My name is Friedemann Klaß, I am a PhD student in the Applied and Computational Mathematics (ACM) working group at the University of Wuppertal.
I am working in the field of Computational Fluid Dynamics, where I am developing boundary conditions (BC) for the multi-speed Lattice Boltzmann Method (LBM). The LBM can be viewed as a systematic approximation of the Boltzmann equation. In contrast to the famous Navier-Stokes equations, where a fluid is described in terms of macroscopic fields such as density and velocity, the LBM evolves a probability distribution function for the fluid particles. Algorithmically, so-called populations are streamed on a discrete grid along a finite number of directions and collide at the nodes [1].
Operating at this mesoscopic scale facilitates the formulation of complex physical interactions, such as complex geometries, multi-phase or multi-component flows. In addition, the algorithm is inherently highly parallelizable.
It has been found that the use of a higher order quadrature rule in the discretization of the Boltzmann equation extends the applicability of the methods [2]. However, this leads to multi-speed velocity stencils, i.e. populations will move to nodes beyond their nearest neighbours.
At a boundary node, not all post-streaming populations are known due to the lack of neighbours. Therefore, a BC must assign values to the unknown populations in such a way as to produce the desired behaviour (e.g. prescribed velocity at the boundary) at the macroscopic scale. Multi-speed velocity stencils have multiple layers of boundary nodes, making this task even more complex.

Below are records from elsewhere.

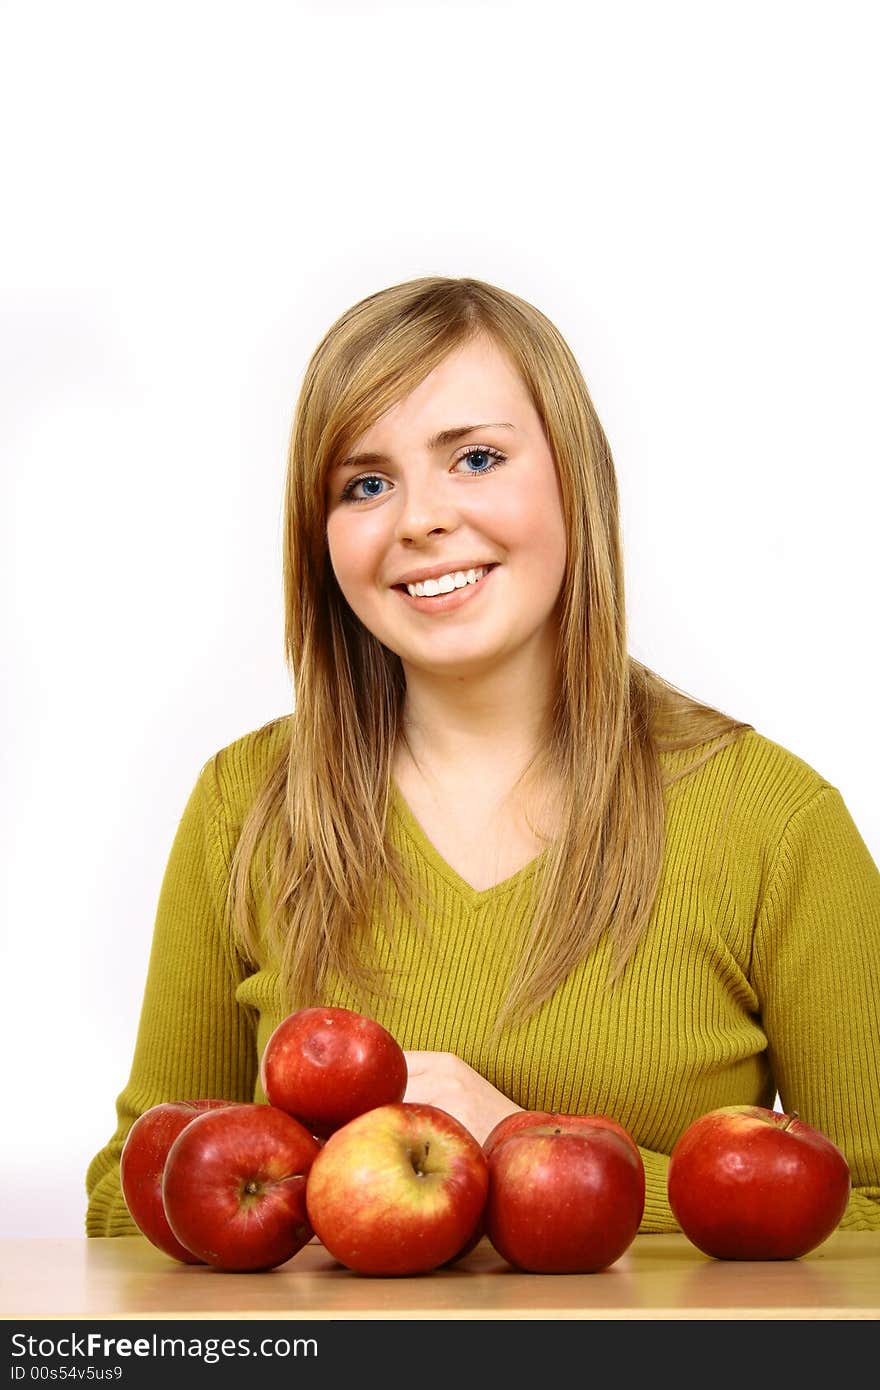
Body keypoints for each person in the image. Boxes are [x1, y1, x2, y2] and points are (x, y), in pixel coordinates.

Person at [86, 275, 880, 1237]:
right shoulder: (244, 806)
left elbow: (871, 1213)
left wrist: (513, 1146)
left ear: (572, 477)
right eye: (365, 483)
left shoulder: (774, 821)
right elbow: (132, 1206)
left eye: (474, 457)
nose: (418, 518)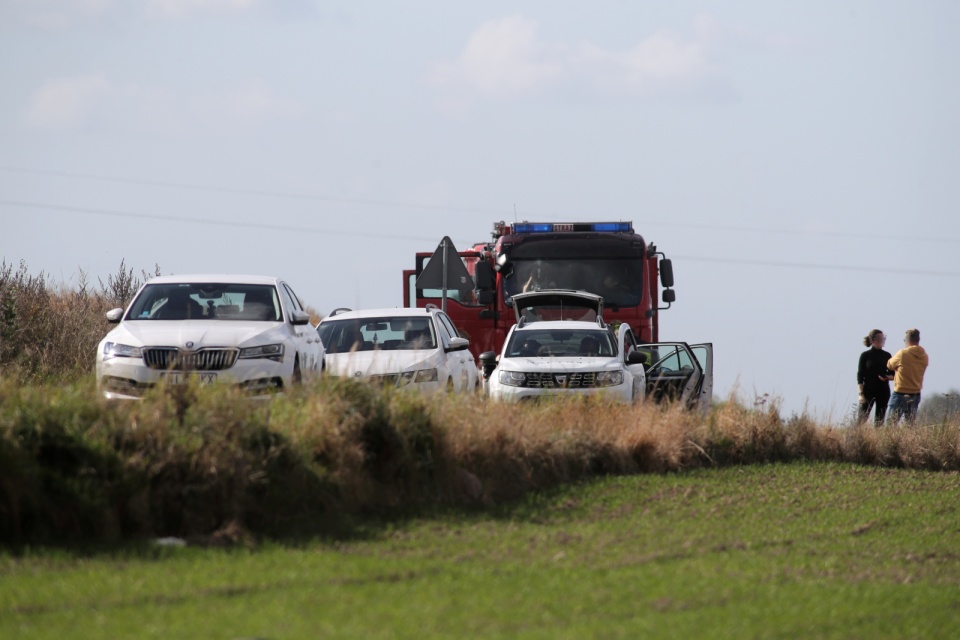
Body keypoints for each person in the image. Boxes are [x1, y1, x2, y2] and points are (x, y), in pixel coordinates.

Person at [886, 328, 929, 425]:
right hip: (915, 393)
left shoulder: (903, 353)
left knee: (890, 424)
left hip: (900, 392)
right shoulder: (924, 356)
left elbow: (889, 365)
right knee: (910, 424)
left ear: (907, 339)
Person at [857, 329, 893, 425]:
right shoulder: (865, 355)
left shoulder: (887, 355)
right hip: (868, 390)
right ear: (872, 340)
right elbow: (860, 375)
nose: (882, 340)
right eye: (880, 338)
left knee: (879, 420)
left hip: (883, 390)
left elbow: (894, 374)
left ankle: (878, 438)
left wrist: (887, 377)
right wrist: (860, 394)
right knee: (861, 419)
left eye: (883, 338)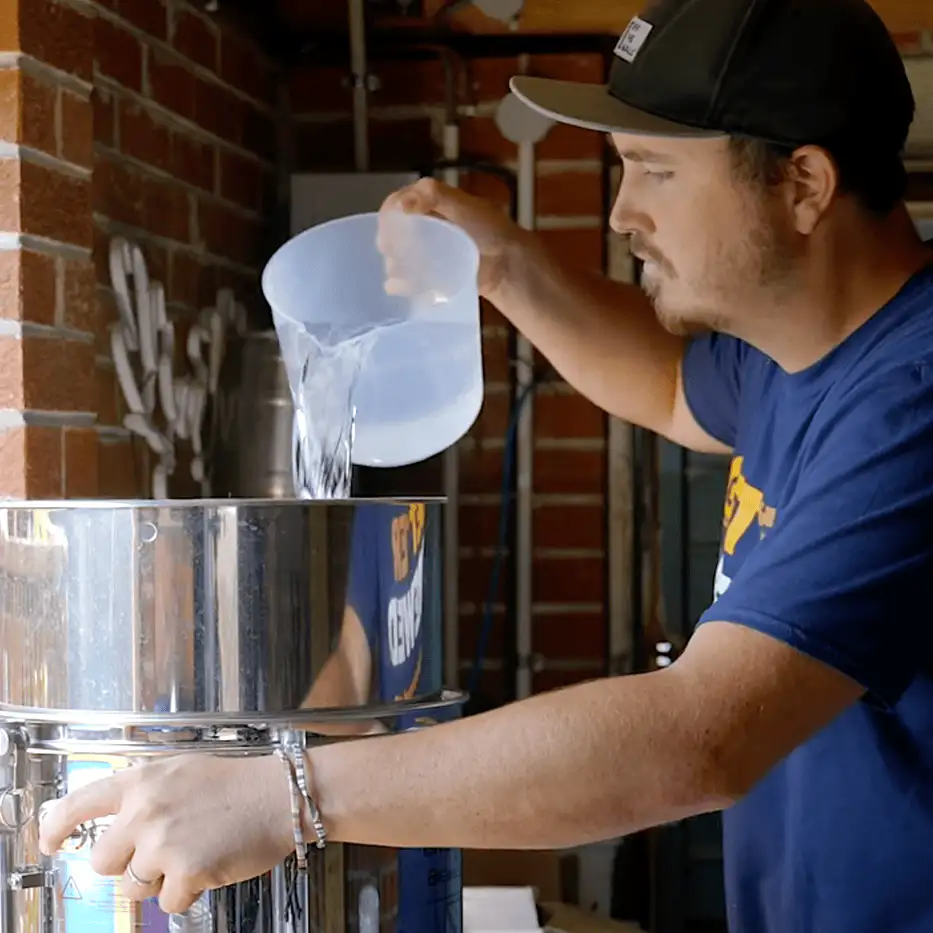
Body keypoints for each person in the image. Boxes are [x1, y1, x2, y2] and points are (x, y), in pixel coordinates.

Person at [38, 0, 933, 931]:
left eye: (656, 171)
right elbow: (669, 386)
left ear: (803, 184)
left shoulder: (911, 396)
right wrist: (499, 265)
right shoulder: (796, 351)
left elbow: (698, 735)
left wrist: (283, 797)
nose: (623, 211)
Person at [299, 500, 460, 933]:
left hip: (432, 822)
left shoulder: (412, 496)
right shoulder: (375, 513)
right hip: (402, 828)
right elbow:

There is little literature that investigates BCs for the multi-speed case. To fill this gap, I developed a non-reflecting BC for the multi-speed LBM [3], which is designed to mimic an open boundary and not interact with the bulk dynamics of the flow. Such BCs are often placed at artificial boundaries, that result from truncating a problem’s physical domain to a smaller computational domain. I have also formulated a Dirichlet BC for the simulation of thermal flow using multi-speed velocity stencils [4].
References
[1] Krueger, T., Kusumaatmaja, H., Kuzmin, A., Shardt, O., Silva, G., & Viggen, E. M. (2016). The Lattice Boltzmann Method: Principles and Practice. (Graduate Texts in Physics). Springer.
[2] Siebert, D. N., Hegele, L. A., & Philippi, P. C. (2008). Lattice Boltzmann equation linear stability analysis: Thermal and athermal models. Physical Review E (Vol. 77, Issue 2). American Physical Society (APS).
[3] Klass, F., Gabbana, A. & Bartel, A. (2023). A Characteristic Boundary Condition for Multispeed Lattice Boltzmann Methods. Communications in Computational Physics (Vol. 33, Issue 1, pp. 101–117). Global Science Press.
[4] Klass, F., Gabbana, A., & Bartel, A. (2021). A non-equilibrium bounce-back boundary condition for thermal multispeed LBM. Journal of Computational Science (Vol. 53, p. 101364). Elsevier BV.